Spending cuts to EU food aid programmes could leave Portugal's growing ranks of poor with even emptier plates, experts say.
Western Europe's poorest country is likely to lose 40% of the €20 million in food aid it gets from Brussels every year, according to Isabel Jonet, who heads the Food Banks charity.
Her institution supports 390,000 poor people out of Portugal's 10.5 million population. They have been helped by the EU's "Food for the Needy" program which is due to be replaced by the Fund for European Aid.
The new fund will have fewer resources for food, Jonet said. And the cash-strapped government has made no preparations to deal with the problem, she added.
"Unlike in other countries, Portugal does not yet have a plan to make up for the changes or for a delay in the new scheme coming through, so there may be an interruption in our distribution of food," Jonet said.
The number of those in need in Portugal has risen, as unemployment has hit record highs this year.
The economy has struggled through its worst recession in decades due to austerity measures imposed under an €8 billion EU and International Monetary Fund bailout.
"Unfortunately more and more people need this help by the day. Although small, it makes a huge difference," said a tearful Maria Mendes, 50, picking up food staples at a charity that caters for 300 people in Lisbon's old neighborhood of Graca.
Official data released in July showed that last year, 22% of the Portuguese were suffering from material deprivation, including almost 9% from severe deprivation.
The minimum wage in Portugal is €566 a month, compared with neighboring Spain's €753.
People are considered materially deprived when their income is not enough to meet basic needs like having a meal of fish or meat every other day, pay for rent, or warm their homes.

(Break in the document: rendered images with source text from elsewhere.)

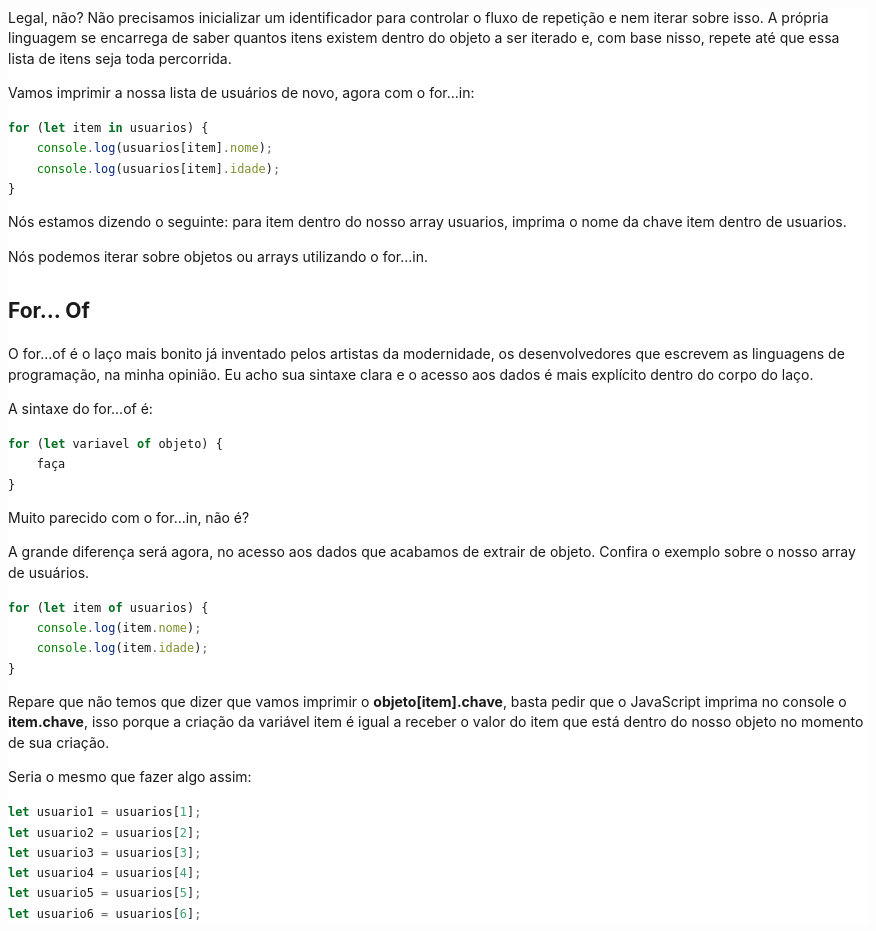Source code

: Legal, não? Não precisamos inicializar um identificador para controlar o fluxo de repetição e nem iterar sobre isso. A própria linguagem se encarrega de saber quantos itens existem dentro do objeto a ser iterado e, com base nisso, repete até que essa lista de itens seja toda percorrida.

Vamos imprimir a nossa lista de usuários de novo, agora com o for...in:

```javascript
for (let item in usuarios) {
	console.log(usuarios[item].nome);
	console.log(usuarios[item].idade);
}
```

Nós estamos dizendo o seguinte: para item dentro do nosso array usuarios, imprima o nome da chave item dentro de usuarios.

Nós podemos iterar sobre objetos ou arrays utilizando o for...in. 

## <a name='ForOf'></a>For… Of

O for...of é o laço mais bonito já inventado pelos artistas da modernidade, os desenvolvedores que escrevem as linguagens de programação, na minha opinião. Eu acho sua sintaxe clara e o acesso aos dados é mais explícito dentro do corpo do laço.

A sintaxe do for...of é:

```javascript
for (let variavel of objeto) {
	faça
}
```

Muito parecido com o for...in, não é? 

A grande diferença será agora, no acesso aos dados que acabamos de extrair de objeto. Confira o exemplo sobre o nosso array de usuários.

```javascript
for (let item of usuarios) {
	console.log(item.nome);
	console.log(item.idade);
}
```

Repare que não temos que dizer que vamos imprimir o **objeto[item].chave**, basta pedir que o JavaScript imprima no console o **item.chave**, isso porque a criação da variável item é igual a receber o valor do item que está dentro do nosso objeto no momento de sua criação.

Seria o mesmo que fazer algo assim:

```javascript
let usuario1 = usuarios[1];
let usuario2 = usuarios[2];
let usuario3 = usuarios[3];
let usuario4 = usuarios[4];
let usuario5 = usuarios[5];
let usuario6 = usuarios[6];
```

The government says it is looking at the food aid issue but gave no concrete promises to answer Jonet's concerns.
"We are working to ensure that the funds are enough to keep such a fundamental project going," Social Affairs Minister Pedro Mota Soares said. "Let's finish the negotiation process in Europe and then we'll see where we stand."

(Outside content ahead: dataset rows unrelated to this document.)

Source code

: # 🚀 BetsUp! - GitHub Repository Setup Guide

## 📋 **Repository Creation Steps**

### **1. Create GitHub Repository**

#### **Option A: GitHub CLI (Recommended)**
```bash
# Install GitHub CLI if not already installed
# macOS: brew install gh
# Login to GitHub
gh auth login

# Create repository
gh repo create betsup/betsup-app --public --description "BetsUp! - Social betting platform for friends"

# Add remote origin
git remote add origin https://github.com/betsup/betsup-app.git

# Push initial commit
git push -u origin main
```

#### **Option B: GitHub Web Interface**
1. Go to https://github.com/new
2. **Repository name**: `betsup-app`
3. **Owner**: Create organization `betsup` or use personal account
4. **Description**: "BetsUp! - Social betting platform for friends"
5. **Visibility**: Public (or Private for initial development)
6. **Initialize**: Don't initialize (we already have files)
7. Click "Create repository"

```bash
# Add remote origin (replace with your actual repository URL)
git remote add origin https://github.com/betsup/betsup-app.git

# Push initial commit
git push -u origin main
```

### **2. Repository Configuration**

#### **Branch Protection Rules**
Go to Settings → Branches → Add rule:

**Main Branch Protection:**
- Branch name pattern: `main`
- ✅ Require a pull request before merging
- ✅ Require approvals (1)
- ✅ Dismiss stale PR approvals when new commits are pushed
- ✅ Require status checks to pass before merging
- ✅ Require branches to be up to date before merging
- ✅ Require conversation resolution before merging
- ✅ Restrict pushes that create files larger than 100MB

Although the current Food for the Needy scheme ends this year, there is no set deadline for the European Parliament and European Council to agree on the aid fund which will replace it.

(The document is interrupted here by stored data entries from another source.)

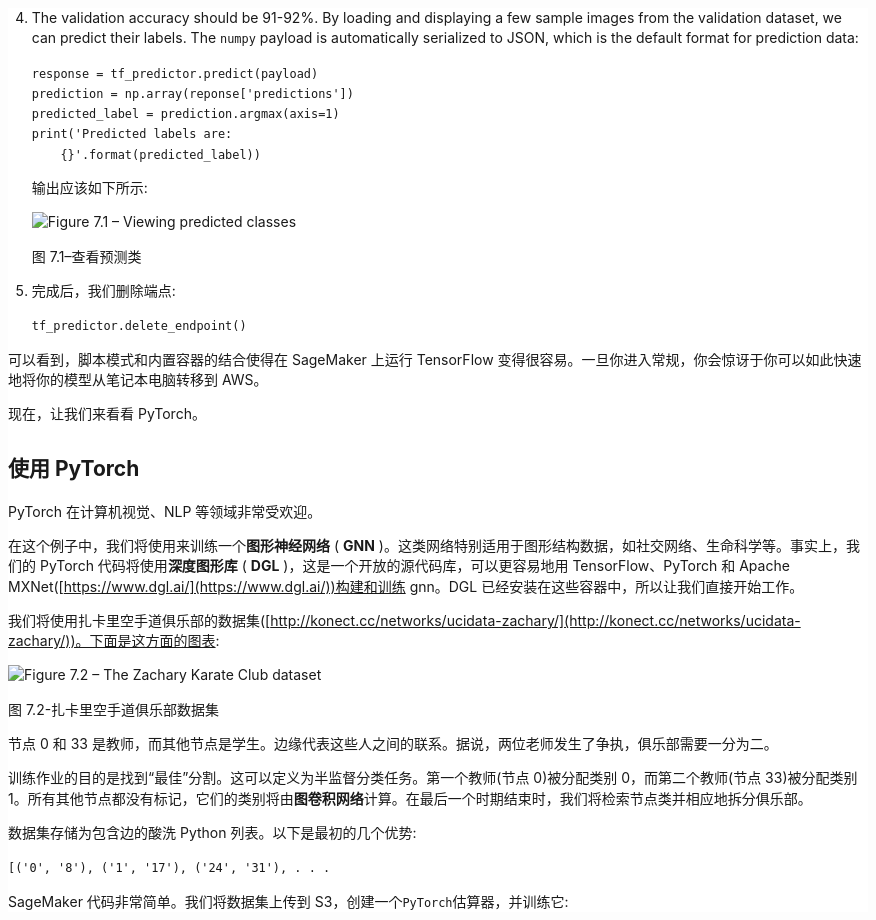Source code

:4.  The validation accuracy should be 91-92%. By loading and displaying a few sample images from the validation dataset, we can predict their labels. The `numpy` payload is automatically serialized to JSON, which is the default format for prediction data:

    ```
    response = tf_predictor.predict(payload)
    prediction = np.array(reponse['predictions'])
    predicted_label = prediction.argmax(axis=1)
    print('Predicted labels are: 
        {}'.format(predicted_label))
    ```

    输出应该如下所示:

    ![Figure 7.1 – Viewing predicted classes
    ](img/B17705_07_1.jpg)

    图 7.1–查看预测类

5.  完成后，我们删除端点:

    ```
    tf_predictor.delete_endpoint()
    ```

可以看到，脚本模式和内置容器的结合使得在 SageMaker 上运行 TensorFlow 变得很容易。一旦你进入常规，你会惊讶于你可以如此快速地将你的模型从笔记本电脑转移到 AWS。

现在，让我们来看看 PyTorch。

## 使用 PyTorch

PyTorch 在计算机视觉、NLP 等领域非常受欢迎。

在这个例子中，我们将使用来训练一个**图形神经网络** ( **GNN** )。这类网络特别适用于图形结构数据，如社交网络、生命科学等。事实上，我们的 PyTorch 代码将使用**深度图形库** ( **DGL** )，这是一个开放的源代码库，可以更容易地用 TensorFlow、PyTorch 和 Apache MXNet([https://www.dgl.ai/](https://www.dgl.ai/))构建和训练 gnn。DGL 已经安装在这些容器中，所以让我们直接开始工作。

我们将使用扎卡里空手道俱乐部的数据集([http://konect.cc/networks/ucidata-zachary/](http://konect.cc/networks/ucidata-zachary/))。下面是这方面的图表:

![Figure 7.2 – The Zachary Karate Club dataset
](img/B17705_07_2.jpg)

图 7.2-扎卡里空手道俱乐部数据集

节点 0 和 33 是教师，而其他节点是学生。边缘代表这些人之间的联系。据说，两位老师发生了争执，俱乐部需要一分为二。

训练作业的目的是找到“最佳”分割。这可以定义为半监督分类任务。第一个教师(节点 0)被分配类别 0，而第二个教师(节点 33)被分配类别 1。所有其他节点都没有标记，它们的类别将由**图卷积网络**计算。在最后一个时期结束时，我们将检索节点类并相应地拆分俱乐部。

数据集存储为包含边的酸洗 Python 列表。以下是最初的几个优势:

```
[('0', '8'), ('1', '17'), ('24', '31'), . . .
```

SageMaker 代码非常简单。我们将数据集上传到 S3，创建一个`PyTorch`估算器，并训练它:
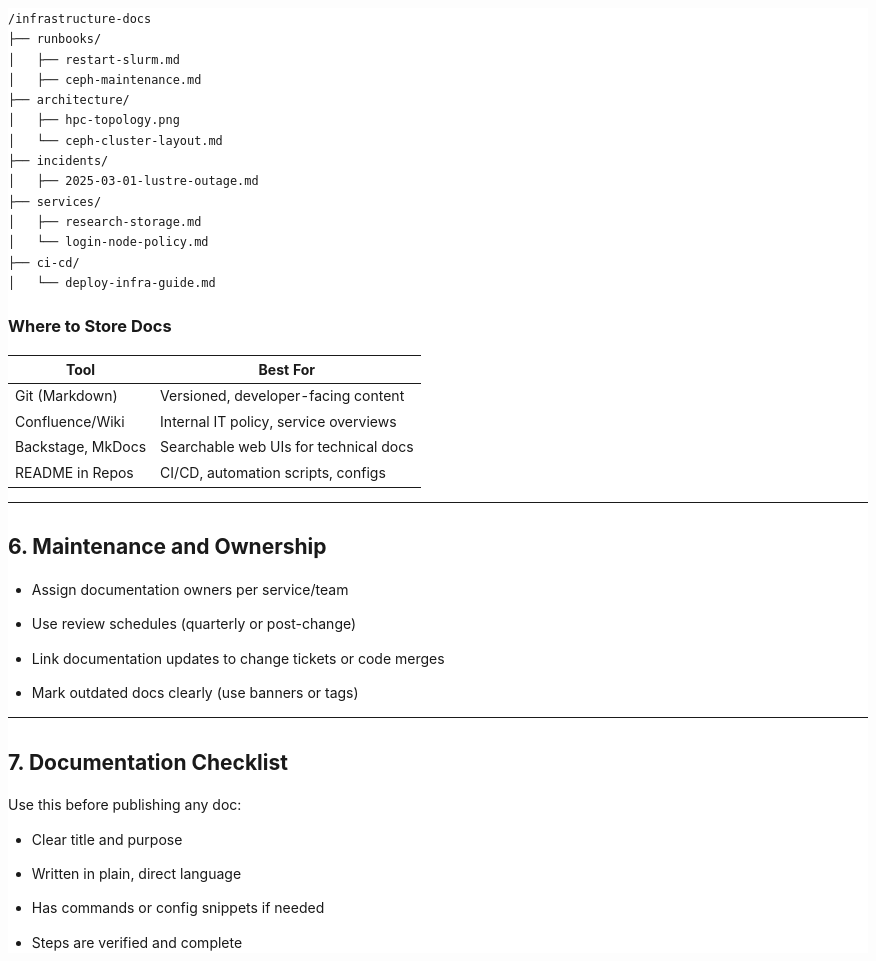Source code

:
 ```
/infrastructure-docs
├── runbooks/
│   ├── restart-slurm.md
│   ├── ceph-maintenance.md
├── architecture/
│   ├── hpc-topology.png
│   └── ceph-cluster-layout.md
├── incidents/
│   ├── 2025-03-01-lustre-outage.md
├── services/
│   ├── research-storage.md
│   └── login-node-policy.md
├── ci-cd/
│   └── deploy-infra-guide.md
```

### Where to Store Docs

|Tool|Best For|
|---|---|
|Git (Markdown)|Versioned, developer-facing content|
|Confluence/Wiki|Internal IT policy, service overviews|
|Backstage, MkDocs|Searchable web UIs for technical docs|
|README in Repos|CI/CD, automation scripts, configs|

---

## **6. Maintenance and Ownership**

- Assign documentation owners per service/team
    
- Use review schedules (quarterly or post-change)
    
- Link documentation updates to change tickets or code merges
    
- Mark outdated docs clearly (use banners or tags)
    

---

## **7. Documentation Checklist**

Use this before publishing any doc:

-  Clear title and purpose
    
-  Written in plain, direct language
    
-  Has commands or config snippets if needed
    
-  Steps are verified and complete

At stake is about a third of the 44 tonnes of food that Portugal's Food Bank distributes through a network of charities and public partners every day. The rest comes from the food industry and citizens' donations.
Asked to comment on Jonet's concerns, Jonathan Todd, a European Commission spokesman for employment and social affairs, said he could not provide a country breakdown as the new fund's regulations were still being discussed.
He confirmed that the current program would end this year, and the Fund for European Aid to the Most Deprived that will replace it envisages co-financing by member states.
But overall, the new fund should increase the resources available to make assistance broader than just food, he said.
Cry for help
Meeting deficit targets and reining in public debt may be the main concerns of lenders trying to get Portugal's economy back on its feet, but for many Portuguese the economic cure has been painful.
"Requests for help are piling up. We have many new unemployed and members of middle-class families who lost their jobs and now need help," said Susana Ambrosio, director of the Maria Roque Pereira Foundation, a Food Bank partner where Mendes gets her food basket.
Mendes, who had to quit her supermarket job after being diagnosed with cancer, has a husband who is unemployed and two children studying, had a message for the EU food policy makers.
"Please think about those who struggle, many of them are not speaking up because they are ashamed. Please consider all the other bad things the government is already doing to us," she said.
Lisbon was left scrambling to avoid a second bailout in April 2013 after Portugal’s highest court annulled key austerity measures in its 2013 budget meant to meet deficit targets agreed with its international lenders.
Portugal has promised to cut spending by €4.7 billion by the end of 2014, the year in which Lisbon hopes to return to normal market financing.
The economy is still in its worst recession since the 1970s and the government expects it to shrink 2.3% this year before returning to slim growth in 2014. It estimates that the economy started recovering in the second quarter.